2 things that come to mind is that in my case the Exchange 2007 server is also a DNS server with Active Directory installed (so in that sense; Exchange is truly a single server installation). Another thing is that I using Basic Authentication and not NTLM (in case that fails on IPv6).
And just in case you were wondering; pinging localhost on the Exchange server does return the IPv6 loopback address.
July 2nd, 2008 at 1:22 pm
Robert,
you are a special case because you also have the domain controller on the same box. In your case the DC will create the TCP 6004 listener on the IPv6 stack, therefore you don’t need the missing TCP 6004 listener on IPv6 that Exchange should create for you. So because you actually have DC and Exchange on one box, you don’t experience the problem. If your DC would be a seperate box, you would experience the same problem as everyone else.
July 2nd, 2008 at 4:31 pm
Thanks Kevin!

Sometimes you escape close calls without knowing
But in that case your example of a single server deployment (or SBS) being a huge issue wouldn\’t be completely accurate. Those configurations wouldn\’t experience the issue for the same reason I\’m not experiencing it. It indeed would only be the case when your have single server dedicated Exchange server configuration (just to give it a name :-D) and thus separate DCs.

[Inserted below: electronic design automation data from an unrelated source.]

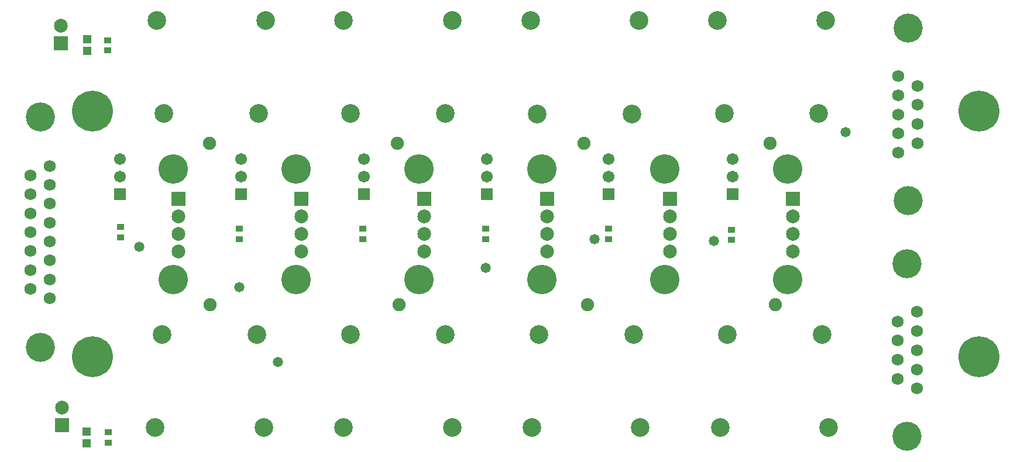
<source format=gts>
G04*
G04 #@! TF.GenerationSoftware,Altium Limited,Altium Designer,20.0.11 (256)*
G04*
G04 Layer_Color=8388736*
%FSLAX25Y25*%
%MOIN*%
G70*
G01*
G75*
%ADD14R,0.04737X0.05131*%
%ADD15R,0.04343X0.03556*%
%ADD16C,0.07493*%
%ADD17C,0.10642*%
%ADD18C,0.07847*%
%ADD19R,0.07847X0.07847*%
%ADD20C,0.06800*%
%ADD21C,0.16548*%
%ADD22R,0.06706X0.06706*%
%ADD23C,0.06706*%
%ADD24C,0.16800*%
%ADD25C,0.23300*%
%ADD26C,0.05800*%
D14*
X76500Y239154D02*
D03*
Y245847D02*
D03*
X76000Y15653D02*
D03*
Y22346D02*
D03*
D15*
X88000Y239547D02*
D03*
Y245453D02*
D03*
X88500Y16047D02*
D03*
Y21953D02*
D03*
X95500Y139000D02*
D03*
X95500Y133095D02*
D03*
X163000Y138000D02*
D03*
Y132095D02*
D03*
X233500Y138000D02*
D03*
Y132095D02*
D03*
X303500Y138000D02*
D03*
X303500Y132095D02*
D03*
X373500Y137953D02*
D03*
Y132047D02*
D03*
X443500Y137453D02*
D03*
Y131547D02*
D03*
D16*
X146000Y186500D02*
D03*
X253000D02*
D03*
X359500D02*
D03*
X465500D02*
D03*
X468500Y94500D02*
D03*
X361500D02*
D03*
X254000D02*
D03*
X146500D02*
D03*
D17*
X173974Y203500D02*
D03*
X120037D02*
D03*
X177911Y256650D02*
D03*
X116100D02*
D03*
X226437Y77650D02*
D03*
X280374D02*
D03*
X222500Y24500D02*
D03*
X284311D02*
D03*
X441000Y77650D02*
D03*
X494937D02*
D03*
X437063Y24500D02*
D03*
X498874D02*
D03*
X333626Y77650D02*
D03*
X387563D02*
D03*
X329689Y24500D02*
D03*
X391500D02*
D03*
X119126Y77650D02*
D03*
X173063D02*
D03*
X115189Y24500D02*
D03*
X177000D02*
D03*
X435300Y256650D02*
D03*
X497111D02*
D03*
X439237Y203500D02*
D03*
X493174D02*
D03*
X328900Y256500D02*
D03*
X390711D02*
D03*
X332837Y203350D02*
D03*
X386774D02*
D03*
X222500Y256650D02*
D03*
X284311D02*
D03*
X226437Y203500D02*
D03*
X280374D02*
D03*
D18*
X62000Y36000D02*
D03*
X61500Y253500D02*
D03*
X478500Y125000D02*
D03*
Y135000D02*
D03*
Y145000D02*
D03*
X408500D02*
D03*
Y135000D02*
D03*
Y125000D02*
D03*
X338500Y145000D02*
D03*
Y135000D02*
D03*
Y125000D02*
D03*
X268500Y145000D02*
D03*
Y135000D02*
D03*
Y125000D02*
D03*
X198500Y145000D02*
D03*
Y135000D02*
D03*
Y125000D02*
D03*
X128500Y145000D02*
D03*
Y135000D02*
D03*
Y125000D02*
D03*
D19*
X62000Y26000D02*
D03*
X61500Y243500D02*
D03*
X478500Y155000D02*
D03*
X408500D02*
D03*
X338500D02*
D03*
X268500D02*
D03*
X198500D02*
D03*
X128500D02*
D03*
D20*
X55181Y162988D02*
D03*
Y152201D02*
D03*
Y141413D02*
D03*
Y130626D02*
D03*
Y119839D02*
D03*
Y109051D02*
D03*
X44000Y103638D02*
D03*
Y114425D02*
D03*
Y125213D02*
D03*
Y168362D02*
D03*
Y157575D02*
D03*
Y146787D02*
D03*
Y136000D02*
D03*
X55181Y173776D02*
D03*
Y98264D02*
D03*
X537910Y52335D02*
D03*
Y63240D02*
D03*
Y74146D02*
D03*
Y85051D02*
D03*
X549090Y90504D02*
D03*
Y79598D02*
D03*
Y46882D02*
D03*
Y57787D02*
D03*
Y68693D02*
D03*
X549500Y219406D02*
D03*
Y208500D02*
D03*
Y197594D02*
D03*
Y186689D02*
D03*
X538319Y181236D02*
D03*
Y192142D02*
D03*
Y224858D02*
D03*
Y213953D02*
D03*
Y203047D02*
D03*
D21*
X49591Y201610D02*
D03*
Y70390D02*
D03*
X543500Y19500D02*
D03*
Y117886D02*
D03*
X543910Y252240D02*
D03*
Y153854D02*
D03*
D22*
X444000Y157500D02*
D03*
X373500D02*
D03*
X304000D02*
D03*
X234000D02*
D03*
X164000D02*
D03*
X95000D02*
D03*
D23*
X444000Y167500D02*
D03*
Y177500D02*
D03*
X373500Y167500D02*
D03*
Y177500D02*
D03*
X304000Y167500D02*
D03*
Y177500D02*
D03*
X234000Y167500D02*
D03*
Y177500D02*
D03*
X164000Y167500D02*
D03*
Y177500D02*
D03*
X95000Y167500D02*
D03*
Y177500D02*
D03*
D24*
X475500Y109000D02*
D03*
Y172000D02*
D03*
X405500D02*
D03*
Y109000D02*
D03*
X335500Y172000D02*
D03*
Y109000D02*
D03*
X265500Y172000D02*
D03*
Y109000D02*
D03*
X195500Y172000D02*
D03*
Y109000D02*
D03*
X125500Y172000D02*
D03*
Y109000D02*
D03*
D25*
X584500Y65000D02*
D03*
Y205000D02*
D03*
X79500Y65000D02*
D03*
Y205000D02*
D03*
D26*
X163000Y104500D02*
D03*
X303500Y115500D02*
D03*
X433500Y131000D02*
D03*
X185000Y62000D02*
D03*
X508500Y193000D02*
D03*
X365500Y132000D02*
D03*
X106000Y127500D02*
D03*
M02*

</source>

Thanks for solving my mystery
July 4th, 2008 at 6:33 pm
TEARS!!!! I had tears in my eyes when this worked. I pulled all of my hair out (very little to begin with) trying to get outlook anywhere to work. This is what did it….
I applaud your sharing the information and THANK YOU sincerely for your efforts.

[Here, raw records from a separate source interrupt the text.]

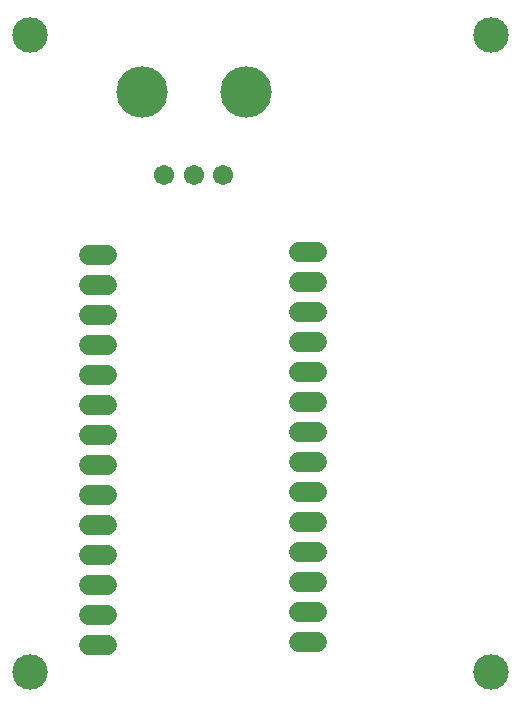
<source format=gbr>
G04 EAGLE Gerber RS-274X export*
G75*
%MOMM*%
%FSLAX34Y34*%
%LPD*%
%INSoldermask Bottom*%
%IPPOS*%
%AMOC8*
5,1,8,0,0,1.08239X$1,22.5*%
G01*
%ADD10C,3.003200*%
%ADD11C,1.727200*%
%ADD12C,1.711200*%
%ADD13C,4.358200*%


D10*
X30000Y570000D03*
X420000Y570000D03*
X420000Y30000D03*
X30000Y30000D03*
D11*
X80180Y383700D02*
X95420Y383700D01*
X95420Y358300D02*
X80180Y358300D01*
X80180Y332900D02*
X95420Y332900D01*
X95420Y307500D02*
X80180Y307500D01*
X80180Y282100D02*
X95420Y282100D01*
X95420Y256700D02*
X80180Y256700D01*
X80180Y231300D02*
X95420Y231300D01*
X95420Y205900D02*
X80180Y205900D01*
X80180Y180500D02*
X95420Y180500D01*
X95420Y155100D02*
X80180Y155100D01*
X80180Y129700D02*
X95420Y129700D01*
X95420Y104300D02*
X80180Y104300D01*
X80180Y78900D02*
X95420Y78900D01*
X95420Y53500D02*
X80180Y53500D01*
X257280Y55400D02*
X272520Y55400D01*
X272520Y80800D02*
X257280Y80800D01*
X257280Y106200D02*
X272520Y106200D01*
X272520Y131600D02*
X257280Y131600D01*
X257280Y157000D02*
X272520Y157000D01*
X272520Y182400D02*
X257280Y182400D01*
X257280Y207800D02*
X272520Y207800D01*
X272520Y233200D02*
X257280Y233200D01*
X257280Y258600D02*
X272520Y258600D01*
X272520Y284000D02*
X257280Y284000D01*
X257280Y309400D02*
X272520Y309400D01*
X272520Y334800D02*
X257280Y334800D01*
X257280Y360200D02*
X272520Y360200D01*
X272520Y385600D02*
X257280Y385600D01*
D12*
X143700Y451400D03*
X168700Y451400D03*
X193700Y451400D03*
D13*
X124700Y521400D03*
X212700Y521400D03*
M02*

</source>
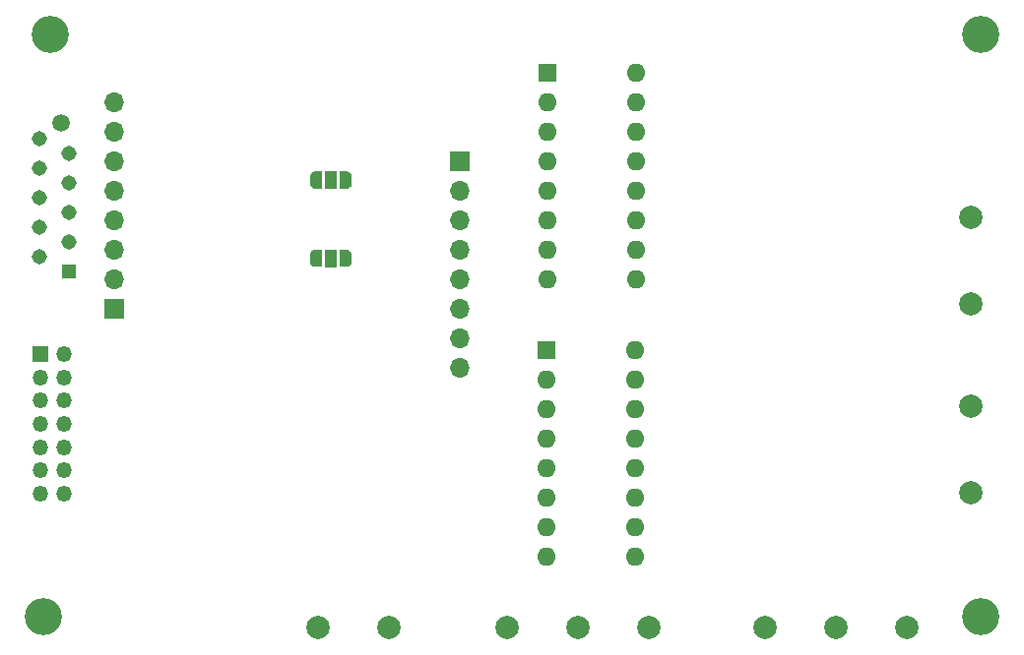
<source format=gbr>
G04 #@! TF.GenerationSoftware,KiCad,Pcbnew,(5.1.9-0-10_14)*
G04 #@! TF.CreationDate,2021-05-04T17:31:03+02:00*
G04 #@! TF.ProjectId,dac-i2s-nos,6461632d-6932-4732-9d6e-6f732e6b6963,rev?*
G04 #@! TF.SameCoordinates,Original*
G04 #@! TF.FileFunction,Soldermask,Bot*
G04 #@! TF.FilePolarity,Negative*
%FSLAX46Y46*%
G04 Gerber Fmt 4.6, Leading zero omitted, Abs format (unit mm)*
G04 Created by KiCad (PCBNEW (5.1.9-0-10_14)) date 2021-05-04 17:31:03*
%MOMM*%
%LPD*%
G01*
G04 APERTURE LIST*
%ADD10O,1.350000X1.350000*%
%ADD11R,1.350000X1.350000*%
%ADD12O,1.700000X1.700000*%
%ADD13R,1.700000X1.700000*%
%ADD14C,2.000000*%
%ADD15O,1.600000X1.600000*%
%ADD16R,1.600000X1.600000*%
%ADD17R,1.000000X1.500000*%
%ADD18C,0.100000*%
%ADD19R,1.308000X1.308000*%
%ADD20C,1.308000*%
%ADD21C,1.500000*%
%ADD22C,3.200000*%
G04 APERTURE END LIST*
D10*
X114808000Y-105599000D03*
X112808000Y-105599000D03*
X114808000Y-103599000D03*
X112808000Y-103599000D03*
X114808000Y-101599000D03*
X112808000Y-101599000D03*
X114808000Y-99599000D03*
X112808000Y-99599000D03*
X114808000Y-97599000D03*
X112808000Y-97599000D03*
X114808000Y-95599000D03*
X112808000Y-95599000D03*
X114808000Y-93599000D03*
D11*
X112808000Y-93599000D03*
D12*
X148844000Y-94742000D03*
X148844000Y-92202000D03*
X148844000Y-89662000D03*
X148844000Y-87122000D03*
X148844000Y-84582000D03*
X148844000Y-82042000D03*
X148844000Y-79502000D03*
D13*
X148844000Y-76962000D03*
D14*
X192786000Y-98044000D03*
X192786000Y-105537000D03*
D15*
X163978000Y-93218000D03*
X156358000Y-110998000D03*
X163978000Y-95758000D03*
X156358000Y-108458000D03*
X163978000Y-98298000D03*
X156358000Y-105918000D03*
X163978000Y-100838000D03*
X156358000Y-103378000D03*
X163978000Y-103378000D03*
X156358000Y-100838000D03*
X163978000Y-105918000D03*
X156358000Y-98298000D03*
X163978000Y-108458000D03*
X156358000Y-95758000D03*
X163978000Y-110998000D03*
D16*
X156358000Y-93218000D03*
D14*
X181229000Y-117157500D03*
X175133000Y-117157500D03*
X187325000Y-117157500D03*
X192786000Y-89281000D03*
X192786000Y-81788000D03*
X159004000Y-117157500D03*
X152908000Y-117157500D03*
X165100000Y-117157500D03*
D15*
X164002501Y-69393001D03*
X156382501Y-87173001D03*
X164002501Y-71933001D03*
X156382501Y-84633001D03*
X164002501Y-74473001D03*
X156382501Y-82093001D03*
X164002501Y-77013001D03*
X156382501Y-79553001D03*
X164002501Y-79553001D03*
X156382501Y-77013001D03*
X164002501Y-82093001D03*
X156382501Y-74473001D03*
X164002501Y-84633001D03*
X156382501Y-71933001D03*
X164002501Y-87173001D03*
D16*
X156382501Y-69393001D03*
D17*
X137795000Y-78613000D03*
D18*
G36*
X139095000Y-77863602D02*
G01*
X139119534Y-77863602D01*
X139168365Y-77868412D01*
X139216490Y-77877984D01*
X139263445Y-77892228D01*
X139308778Y-77911005D01*
X139352051Y-77934136D01*
X139392850Y-77961396D01*
X139430779Y-77992524D01*
X139465476Y-78027221D01*
X139496604Y-78065150D01*
X139523864Y-78105949D01*
X139546995Y-78149222D01*
X139565772Y-78194555D01*
X139580016Y-78241510D01*
X139589588Y-78289635D01*
X139594398Y-78338466D01*
X139594398Y-78363000D01*
X139595000Y-78363000D01*
X139595000Y-78863000D01*
X139594398Y-78863000D01*
X139594398Y-78887534D01*
X139589588Y-78936365D01*
X139580016Y-78984490D01*
X139565772Y-79031445D01*
X139546995Y-79076778D01*
X139523864Y-79120051D01*
X139496604Y-79160850D01*
X139465476Y-79198779D01*
X139430779Y-79233476D01*
X139392850Y-79264604D01*
X139352051Y-79291864D01*
X139308778Y-79314995D01*
X139263445Y-79333772D01*
X139216490Y-79348016D01*
X139168365Y-79357588D01*
X139119534Y-79362398D01*
X139095000Y-79362398D01*
X139095000Y-79363000D01*
X138545000Y-79363000D01*
X138545000Y-77863000D01*
X139095000Y-77863000D01*
X139095000Y-77863602D01*
G37*
G36*
X137045000Y-79363000D02*
G01*
X136495000Y-79363000D01*
X136495000Y-79362398D01*
X136470466Y-79362398D01*
X136421635Y-79357588D01*
X136373510Y-79348016D01*
X136326555Y-79333772D01*
X136281222Y-79314995D01*
X136237949Y-79291864D01*
X136197150Y-79264604D01*
X136159221Y-79233476D01*
X136124524Y-79198779D01*
X136093396Y-79160850D01*
X136066136Y-79120051D01*
X136043005Y-79076778D01*
X136024228Y-79031445D01*
X136009984Y-78984490D01*
X136000412Y-78936365D01*
X135995602Y-78887534D01*
X135995602Y-78863000D01*
X135995000Y-78863000D01*
X135995000Y-78363000D01*
X135995602Y-78363000D01*
X135995602Y-78338466D01*
X136000412Y-78289635D01*
X136009984Y-78241510D01*
X136024228Y-78194555D01*
X136043005Y-78149222D01*
X136066136Y-78105949D01*
X136093396Y-78065150D01*
X136124524Y-78027221D01*
X136159221Y-77992524D01*
X136197150Y-77961396D01*
X136237949Y-77934136D01*
X136281222Y-77911005D01*
X136326555Y-77892228D01*
X136373510Y-77877984D01*
X136421635Y-77868412D01*
X136470466Y-77863602D01*
X136495000Y-77863602D01*
X136495000Y-77863000D01*
X137045000Y-77863000D01*
X137045000Y-79363000D01*
G37*
D17*
X137765000Y-85344000D03*
D18*
G36*
X139065000Y-84594602D02*
G01*
X139089534Y-84594602D01*
X139138365Y-84599412D01*
X139186490Y-84608984D01*
X139233445Y-84623228D01*
X139278778Y-84642005D01*
X139322051Y-84665136D01*
X139362850Y-84692396D01*
X139400779Y-84723524D01*
X139435476Y-84758221D01*
X139466604Y-84796150D01*
X139493864Y-84836949D01*
X139516995Y-84880222D01*
X139535772Y-84925555D01*
X139550016Y-84972510D01*
X139559588Y-85020635D01*
X139564398Y-85069466D01*
X139564398Y-85094000D01*
X139565000Y-85094000D01*
X139565000Y-85594000D01*
X139564398Y-85594000D01*
X139564398Y-85618534D01*
X139559588Y-85667365D01*
X139550016Y-85715490D01*
X139535772Y-85762445D01*
X139516995Y-85807778D01*
X139493864Y-85851051D01*
X139466604Y-85891850D01*
X139435476Y-85929779D01*
X139400779Y-85964476D01*
X139362850Y-85995604D01*
X139322051Y-86022864D01*
X139278778Y-86045995D01*
X139233445Y-86064772D01*
X139186490Y-86079016D01*
X139138365Y-86088588D01*
X139089534Y-86093398D01*
X139065000Y-86093398D01*
X139065000Y-86094000D01*
X138515000Y-86094000D01*
X138515000Y-84594000D01*
X139065000Y-84594000D01*
X139065000Y-84594602D01*
G37*
G36*
X137015000Y-86094000D02*
G01*
X136465000Y-86094000D01*
X136465000Y-86093398D01*
X136440466Y-86093398D01*
X136391635Y-86088588D01*
X136343510Y-86079016D01*
X136296555Y-86064772D01*
X136251222Y-86045995D01*
X136207949Y-86022864D01*
X136167150Y-85995604D01*
X136129221Y-85964476D01*
X136094524Y-85929779D01*
X136063396Y-85891850D01*
X136036136Y-85851051D01*
X136013005Y-85807778D01*
X135994228Y-85762445D01*
X135979984Y-85715490D01*
X135970412Y-85667365D01*
X135965602Y-85618534D01*
X135965602Y-85594000D01*
X135965000Y-85594000D01*
X135965000Y-85094000D01*
X135965602Y-85094000D01*
X135965602Y-85069466D01*
X135970412Y-85020635D01*
X135979984Y-84972510D01*
X135994228Y-84925555D01*
X136013005Y-84880222D01*
X136036136Y-84836949D01*
X136063396Y-84796150D01*
X136094524Y-84758221D01*
X136129221Y-84723524D01*
X136167150Y-84692396D01*
X136207949Y-84665136D01*
X136251222Y-84642005D01*
X136296555Y-84623228D01*
X136343510Y-84608984D01*
X136391635Y-84599412D01*
X136440466Y-84594602D01*
X136465000Y-84594602D01*
X136465000Y-84594000D01*
X137015000Y-84594000D01*
X137015000Y-86094000D01*
G37*
D19*
X115294000Y-86490000D03*
D20*
X112754000Y-85220000D03*
X115294000Y-83950000D03*
X112754000Y-82680000D03*
X115294000Y-81410000D03*
X112754000Y-80140000D03*
X115294000Y-78870000D03*
X112754000Y-77600000D03*
X115294000Y-76330000D03*
X112754000Y-75060000D03*
D21*
X114554000Y-73660000D03*
D12*
X119126000Y-71882000D03*
X119126000Y-74422000D03*
X119126000Y-76962000D03*
X119126000Y-79502000D03*
X119126000Y-82042000D03*
X119126000Y-84582000D03*
X119126000Y-87122000D03*
D13*
X119126000Y-89662000D03*
D14*
X142811500Y-117094000D03*
X136715500Y-117094000D03*
D22*
X113030000Y-116205000D03*
X193675000Y-116205000D03*
X193675000Y-66040000D03*
X113665000Y-66040000D03*
M02*

</source>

July 28th, 2008 at 10:48 pm
Wow, I ran across a rippoff of your page 3 days ago. It stated that just disabling IPv6 would do the trick. Umm no, it won\’t, just like you said! This only affected my two Vista machines outside the office. This problem did NOT affect my XP laptop inside the office or when I took it home. Thank you very much!! You saved my bleeding edge technology from getting some real blood on it!
August 1st, 2008 at 8:55 pm
Well, I’m still crying here. Tried all your points, none work. My mobile device nor my rpc - http machines work. I just can’t reach the server. OWA works nice, a little slow though.
Any suggestions?
August 14th, 2008 at 11:28 am
Hi!
I´ve done all of the above and it still dont work.. well some parts work. Vista machines outside and on the inside works but NOT XP machines with OL2007. they just recive the login dialog. Been running outlook /rpcdiag but it doesn´t even try connecting with https
any help?
August 16th, 2008 at 11:03 pm
Definitely it solved my problem. That saved many days of mu work.